I once watched Dr. Blackburn fielding post-talk questions at a Buck Institute symposium. (She later told me, with a hint of exasperation, that she gets asked the same questions over and over again at conferences when she talks about this work, sometimes by the same people who asked same questions at the conference immediately prior).

One of the questions (that had been asked by the same person before) boiled down to a spluttering, “But how can that be?” followed by a very reasonable mechanism that might explain the data: the relative abundance of subpopulations of leukocytes with different telomere lengths could change in response to stress. Liz’s response was to equally reasonably point out that the experiments were done properly, the phenomenon is real, but the mechanism is admittedly still up for grabs — and to argue that any mechanism would be interesting to know about, whether it’s the effect of stress on subpopulation growth rates, telomerase expression, division rate in a precursor cell compartment, or something else altogether.

We’re somewhat closer to understanding something about the molecular mechanisms. From another Epel et al. (same Epel, different al., with Blackburn in the senior position this time):

… Here we examine whether telomere length and telomerase in leukocytes are associated with physiological signs of stress arousal and CVD risk factors in 62 healthy women. Low telomerase activity in leukocytes was associated with exaggerated autonomic reactivity to acute mental stress and elevated nocturnal epinephrine. Further, low telomerase activity was associated with the major risk factors for CVD … Telomere length was related only to elevated stress hormones (catecholamines and cortisol).
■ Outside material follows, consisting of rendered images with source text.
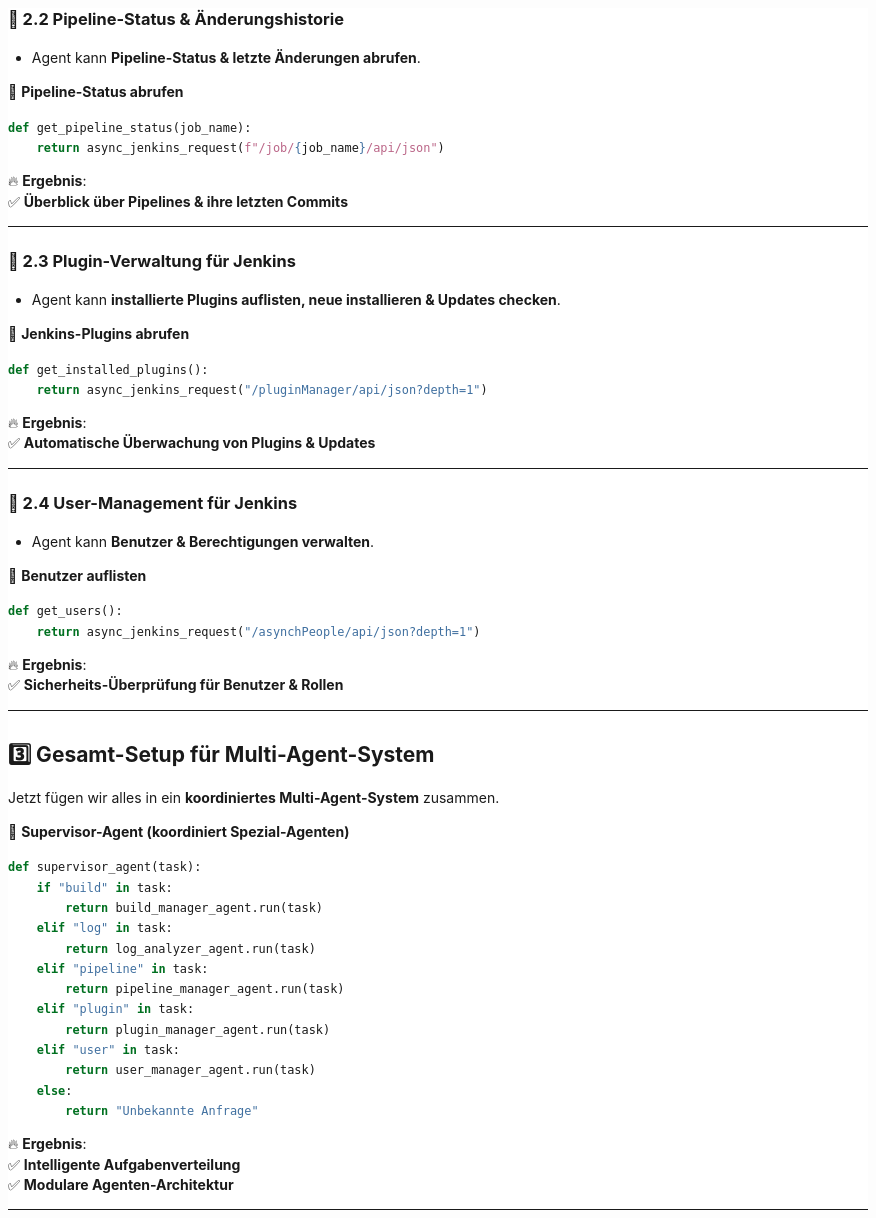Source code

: 
### **🔹 2.2 Pipeline-Status & Änderungshistorie**
- Agent kann **Pipeline-Status & letzte Änderungen abrufen**.  

📌 **Pipeline-Status abrufen**
```python
def get_pipeline_status(job_name):
    return async_jenkins_request(f"/job/{job_name}/api/json")
```
🔥 **Ergebnis**:  
✅ **Überblick über Pipelines & ihre letzten Commits**  

---

### **🔹 2.3 Plugin-Verwaltung für Jenkins**
- Agent kann **installierte Plugins auflisten, neue installieren & Updates checken**.  

📌 **Jenkins-Plugins abrufen**
```python
def get_installed_plugins():
    return async_jenkins_request("/pluginManager/api/json?depth=1")
```
🔥 **Ergebnis**:  
✅ **Automatische Überwachung von Plugins & Updates**  

---

### **🔹 2.4 User-Management für Jenkins**
- Agent kann **Benutzer & Berechtigungen verwalten**.  

📌 **Benutzer auflisten**
```python
def get_users():
    return async_jenkins_request("/asynchPeople/api/json?depth=1")
```
🔥 **Ergebnis**:  
✅ **Sicherheits-Überprüfung für Benutzer & Rollen**  

---

## **3️⃣ Gesamt-Setup für Multi-Agent-System**
Jetzt fügen wir alles in ein **koordiniertes Multi-Agent-System** zusammen.  

📌 **Supervisor-Agent (koordiniert Spezial-Agenten)**
```python
def supervisor_agent(task):
    if "build" in task:
        return build_manager_agent.run(task)
    elif "log" in task:
        return log_analyzer_agent.run(task)
    elif "pipeline" in task:
        return pipeline_manager_agent.run(task)
    elif "plugin" in task:
        return plugin_manager_agent.run(task)
    elif "user" in task:
        return user_manager_agent.run(task)
    else:
        return "Unbekannte Anfrage"
```
🔥 **Ergebnis**:  
✅ **Intelligente Aufgabenverteilung**  
✅ **Modulare Agenten-Architektur**  

---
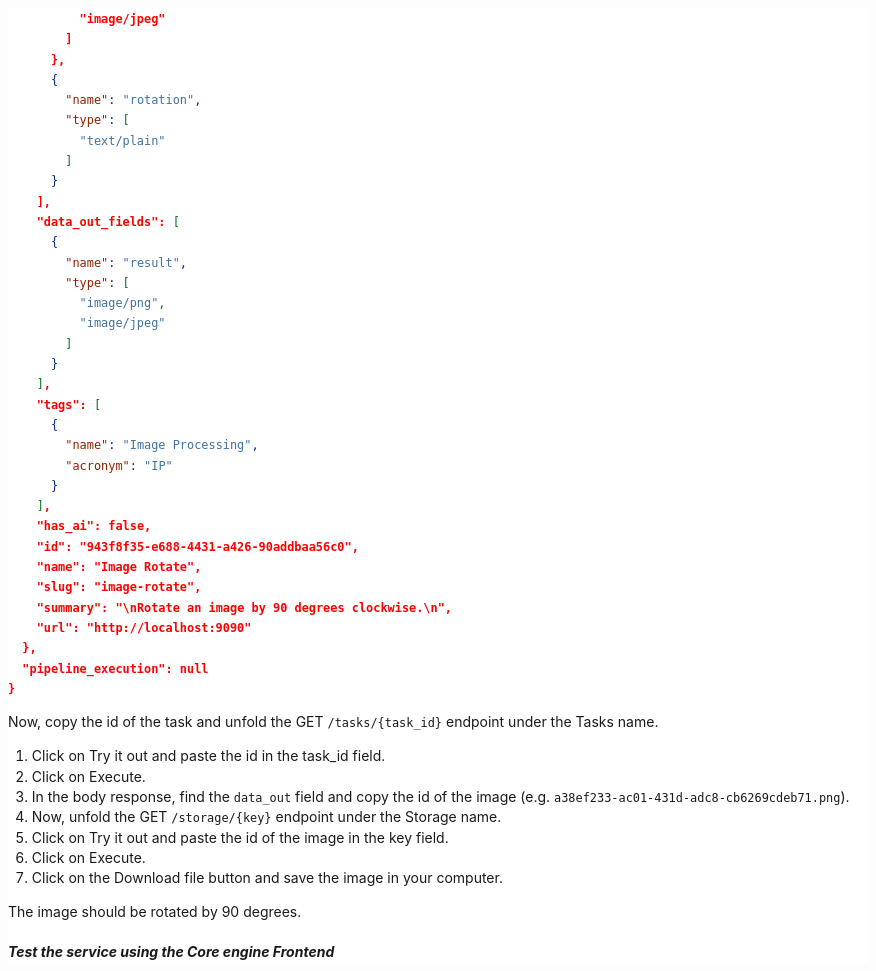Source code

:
 ```json hl_lines="12"
          "image/jpeg"
        ]
      },
      {
        "name": "rotation",
        "type": [
          "text/plain"
        ]
      }
    ],
    "data_out_fields": [
      {
        "name": "result",
        "type": [
          "image/png",
          "image/jpeg"
        ]
      }
    ],
    "tags": [
      {
        "name": "Image Processing",
        "acronym": "IP"
      }
    ],
    "has_ai": false,
    "id": "943f8f35-e688-4431-a426-90addbaa56c0",
    "name": "Image Rotate",
    "slug": "image-rotate",
    "summary": "\nRotate an image by 90 degrees clockwise.\n",
    "url": "http://localhost:9090"
  },
  "pipeline_execution": null
}
```

Now, copy the id of the task and unfold the GET `/tasks/{task_id}` endpoint
under the Tasks name.

1. Click on Try it out and paste the id in the task_id field.
2. Click on Execute.
3. In the body response, find the `data_out` field and copy the id of the image
   (e.g. `a38ef233-ac01-431d-adc8-cb6269cdeb71.png`).
4. Now, unfold the GET `/storage/{key}` endpoint under the Storage name.
5. Click on Try it out and paste the id of the image in the key field.
6. Click on Execute.
7. Click on the Download file button and save the image in your computer.

The image should be rotated by 90 degrees.

##### Test the service using the Core engine Frontend
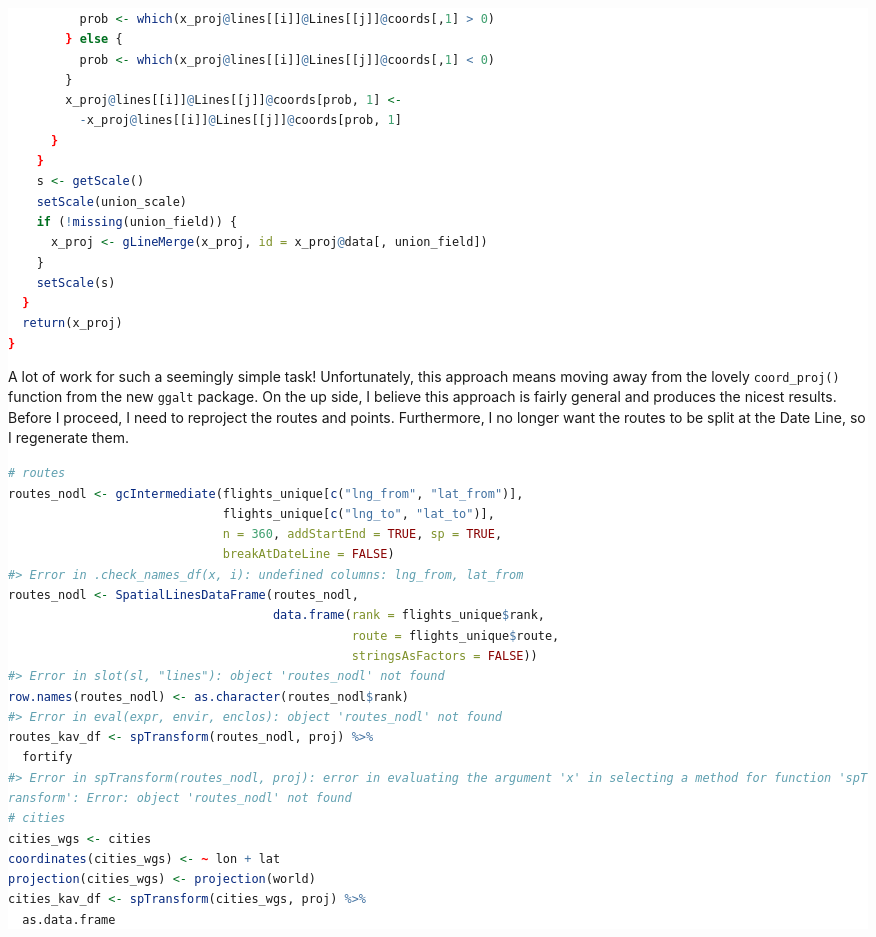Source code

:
 ```r
          prob <- which(x_proj@lines[[i]]@Lines[[j]]@coords[,1] > 0)
        } else {
          prob <- which(x_proj@lines[[i]]@Lines[[j]]@coords[,1] < 0)
        }
        x_proj@lines[[i]]@Lines[[j]]@coords[prob, 1] <-
          -x_proj@lines[[i]]@Lines[[j]]@coords[prob, 1]
      }
    }
    s <- getScale()
    setScale(union_scale)
    if (!missing(union_field)) {
      x_proj <- gLineMerge(x_proj, id = x_proj@data[, union_field])
    }
    setScale(s)
  }
  return(x_proj)
}
```

A lot of work for such a seemingly simple task! Unfortunately, this approach means moving away from the lovely `coord_proj()` function from the new `ggalt` package. On the up side, I believe this approach is fairly general and produces the nicest results. Before I proceed, I need to reproject the routes and points. Furthermore, I no longer want the routes to be split at the Date Line, so I regenerate them.


```r
# routes
routes_nodl <- gcIntermediate(flights_unique[c("lng_from", "lat_from")],
                              flights_unique[c("lng_to", "lat_to")],
                              n = 360, addStartEnd = TRUE, sp = TRUE, 
                              breakAtDateLine = FALSE)
#> Error in .check_names_df(x, i): undefined columns: lng_from, lat_from
routes_nodl <- SpatialLinesDataFrame(routes_nodl, 
                                     data.frame(rank = flights_unique$rank,
                                                route = flights_unique$route,
                                                stringsAsFactors = FALSE))
#> Error in slot(sl, "lines"): object 'routes_nodl' not found
row.names(routes_nodl) <- as.character(routes_nodl$rank)
#> Error in eval(expr, envir, enclos): object 'routes_nodl' not found
routes_kav_df <- spTransform(routes_nodl, proj) %>% 
  fortify
#> Error in spTransform(routes_nodl, proj): error in evaluating the argument 'x' in selecting a method for function 'spTransform': Error: object 'routes_nodl' not found
# cities
cities_wgs <- cities
coordinates(cities_wgs) <- ~ lon + lat
projection(cities_wgs) <- projection(world)
cities_kav_df <- spTransform(cities_wgs, proj) %>% 
  as.data.frame
```

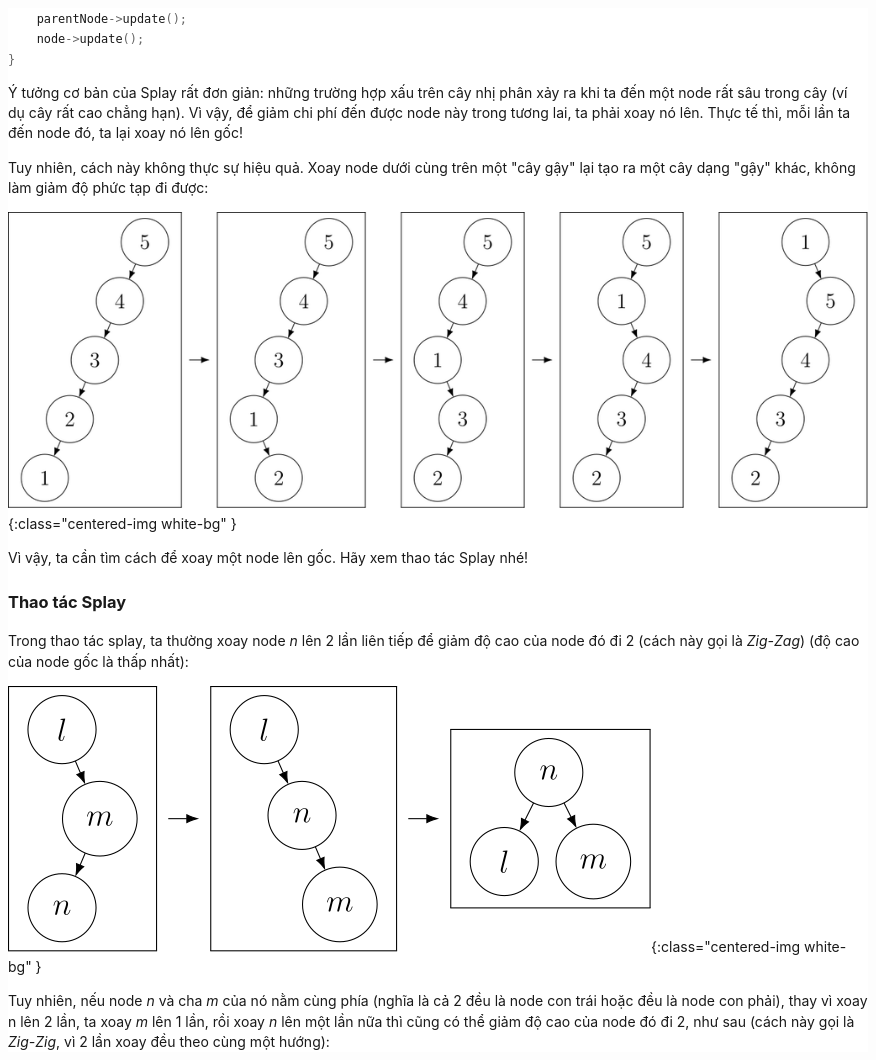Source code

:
 ```cpp
    parentNode->update();
    node->update();
}
```

Ý tưởng cơ bản của Splay rất đơn giản: những trường hợp xấu trên cây nhị phân xảy ra khi ta đến một node rất sâu trong cây (ví dụ cây rất cao chẳng hạn). Vì vậy, để giảm chi phí đến được node này trong tương lai, ta phải xoay nó lên. Thực tế thì, mỗi lần ta đến node đó, ta lại xoay nó lên gốc!

Tuy nhiên, cách này không thực sự hiệu quả. Xoay node dưới cùng trên một "cây gậy" lại tạo ra một cây dạng "gậy" khác, không làm giảm độ phức tạp đi được:

![](../../assets/Misc/data_structures/splay_tree/figure4.svg){:class="centered-img white-bg" }

Vì vậy, ta cần tìm cách để xoay một node lên gốc. Hãy xem thao tác Splay nhé!

### Thao tác Splay

Trong thao tác splay, ta thường xoay node $n$ lên 2 lần liên tiếp để giảm độ cao của node đó đi 2 (cách này gọi là *Zig-Zag*) (độ cao của node gốc là thấp nhất):

![](../../assets/Misc/data_structures/splay_tree/figure5.svg){:class="centered-img white-bg" }

Tuy nhiên, nếu node $n$ và cha $m$ của nó nằm cùng phía (nghĩa là cả 2 đều là node con trái hoặc đều là node con phải), thay vì xoay n lên 2 lần, ta xoay $m$ lên 1 lần, rồi xoay $n$ lên một lần nữa thì cũng có thể giảm độ cao của node đó đi 2, như sau (cách này gọi là *Zig-Zig*, vì 2 lần xoay đều theo cùng một hướng):
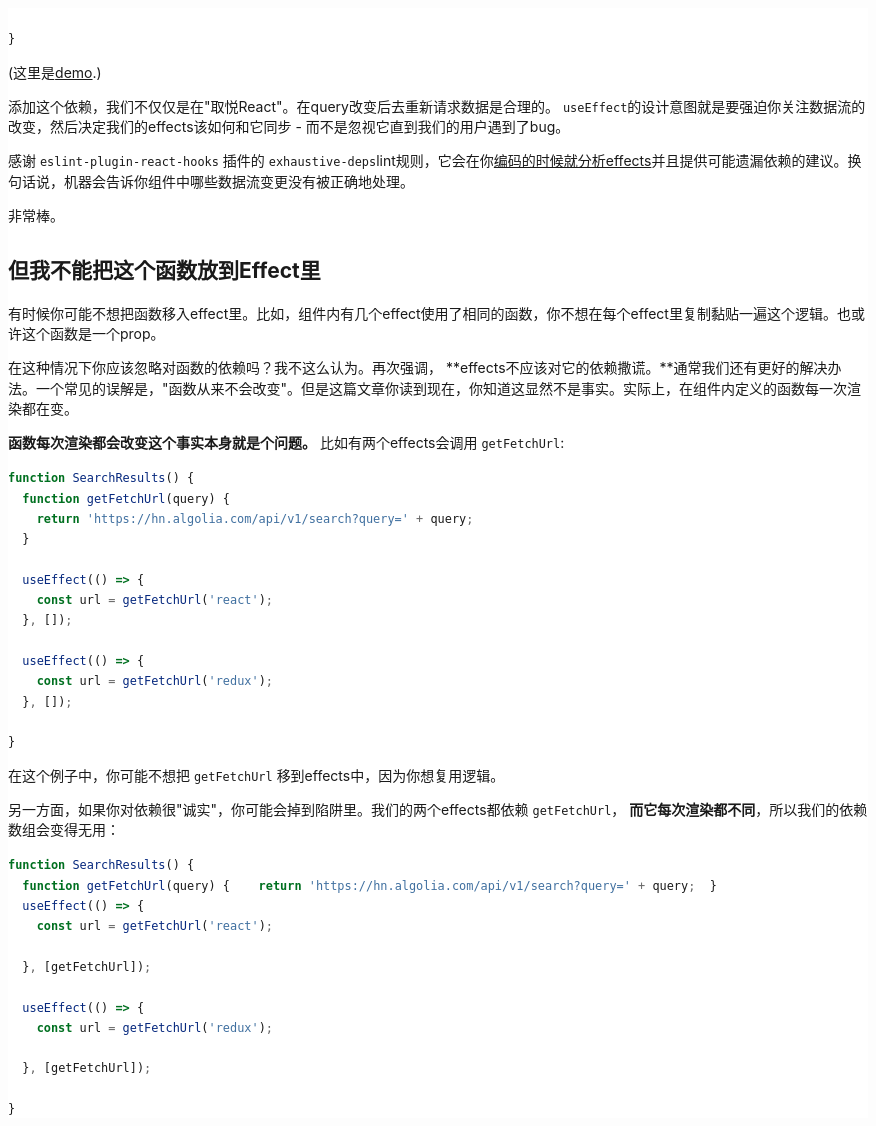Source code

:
```jsx

}
```

(这里是[demo](https://codesandbox.io/s/pwm32zx7z7).)

添加这个依赖，我们不仅仅是在"取悦React"。在query改变后去重新请求数据是合理的。 `useEffect`的设计意图就是要强迫你关注数据流的改变，然后决定我们的effects该如何和它同步 - 而不是忽视它直到我们的用户遇到了bug。

感谢 `eslint-plugin-react-hooks` 插件的 `exhaustive-deps`lint规则，它会在你[编码的时候就分析effects](https://github.com/facebook/react/issues/14920)并且提供可能遗漏依赖的建议。换句话说，机器会告诉你组件中哪些数据流变更没有被正确地处理。

非常棒。

##  但我不能把这个函数放到Effect里

有时候你可能不想把函数移入effect里。比如，组件内有几个effect使用了相同的函数，你不想在每个effect里复制黏贴一遍这个逻辑。也或许这个函数是一个prop。

在这种情况下你应该忽略对函数的依赖吗？我不这么认为。再次强调， **effects不应该对它的依赖撒谎。**通常我们还有更好的解决办法。一个常见的误解是，"函数从来不会改变"。但是这篇文章你读到现在，你知道这显然不是事实。实际上，在组件内定义的函数每一次渲染都在变。

**函数每次渲染都会改变这个事实本身就是个问题。** 比如有两个effects会调用 `getFetchUrl`:

```jsx
function SearchResults() {
  function getFetchUrl(query) {
    return 'https://hn.algolia.com/api/v1/search?query=' + query;
  }

  useEffect(() => {
    const url = getFetchUrl('react');
  }, []);

  useEffect(() => {
    const url = getFetchUrl('redux');
  }, []);

}
```

在这个例子中，你可能不想把 `getFetchUrl` 移到effects中，因为你想复用逻辑。

另一方面，如果你对依赖很"诚实"，你可能会掉到陷阱里。我们的两个effects都依赖 `getFetchUrl`， **而它每次渲染都不同**，所以我们的依赖数组会变得无用：

```jsx
function SearchResults() {
  function getFetchUrl(query) {    return 'https://hn.algolia.com/api/v1/search?query=' + query;  }
  useEffect(() => {
    const url = getFetchUrl('react');

  }, [getFetchUrl]);

  useEffect(() => {
    const url = getFetchUrl('redux');

  }, [getFetchUrl]);

}
```
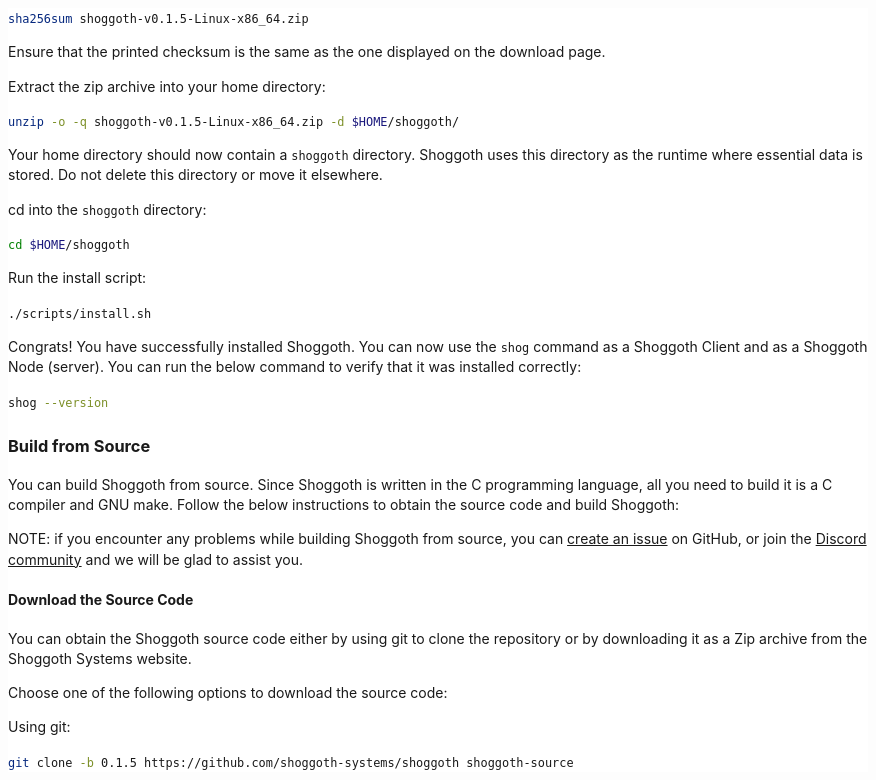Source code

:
 ```bash
sha256sum shoggoth-v0.1.5-Linux-x86_64.zip
```

Ensure that the printed checksum is the same as the one displayed on the download page.

Extract the zip archive into your home directory:

```bash
unzip -o -q shoggoth-v0.1.5-Linux-x86_64.zip -d $HOME/shoggoth/
```

Your home directory should now contain a `shoggoth` directory. Shoggoth uses this directory as the runtime where essential data is stored.
Do not delete this directory or move it elsewhere.

cd into the `shoggoth` directory:

```bash
cd $HOME/shoggoth
```

Run the install script:

```bash
./scripts/install.sh
```

Congrats! You have successfully installed Shoggoth. You can now use the `shog` command as a Shoggoth Client and as a Shoggoth Node (server).
You can run the below command to verify that it was installed correctly:

```bash
shog --version
```

<div id="build-from-source"></div>

### Build from Source

You can build Shoggoth from source. Since Shoggoth is written in the C programming language, all you need to build it is a C compiler and GNU make.
Follow the below instructions to obtain the source code and build Shoggoth:

NOTE: if you encounter any problems while building Shoggoth from source, you can [create an issue](https://github.com/shoggoth-systems/shoggoth/issues) on GitHub, or join the [Discord community](https://discord.com/invite/AG3duN5yKP) and we will be glad to assist you.

<div id="download-the-source-code"></div>

#### Download the Source Code

You can obtain the Shoggoth source code either by using git to clone the repository or by downloading it as a Zip archive from the Shoggoth Systems website.

Choose one of the following options to download the source code:

Using git:

```bash
git clone -b 0.1.5 https://github.com/shoggoth-systems/shoggoth shoggoth-source
```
Thus, we propose that low leukocyte telomerase constitutes an early marker of CVD risk, possibly preceding shortened telomeres, that results in part from chronic stress arousal. …

So increased stress seems to correlate with depressed telomerase activity in the leukocytes, keeping in mind (1) all cautions about not inferring correlation with causality, and (2) the fact that any number of variables not studied might also be varying at the same time, including the relative proportions of leukocyte subpopulations, vide supra.

Since these two seminal papers were published, the idea of telomerase activity and telomere length as markers or proxies for illness (or the risk of illness) has been gaining broad traction. Two sympathetic reviews and one primary paper on a related subject came out this week:

  • Abraham Aviv argues in favor of using telomerase as “an index of `somatic fitness,’ a concept that breaks down the artificial boundary between aging and diseases of aging”;
  • Brümmendorf and Balabanov discuss telomere length as a readily measurable endpoint that might help identify and distinguish disease states such as chronic leukemia and bone marrow failure; and
  • Harris et al. describe an (admittedly modest) inverse correlation between cognitive ability and telomere length at age 79.

One of my fantasies (and I think it should be the fantasy of every biogerontologist) is to be able to walk up to a human subject with my handy futuristic and minimally invasive device, and make a measurement to determine how old they are. I don’t mean their chronological age, but rather how old they are really — let’s call it “physiological age”, a value that would (in the fantasy) be more powerfully predictive of risk for age-related disease and decline. Intuitionally and anecdotally we know that different people simply age at different rates, but at the moment it’s painfully hard to quantify what we mean by that.

I don’t necessarily think telomere measurements are a magic biomarker bullet, but these results make me wonder whether they might end up being an important button on the tricorder part of the toolkit.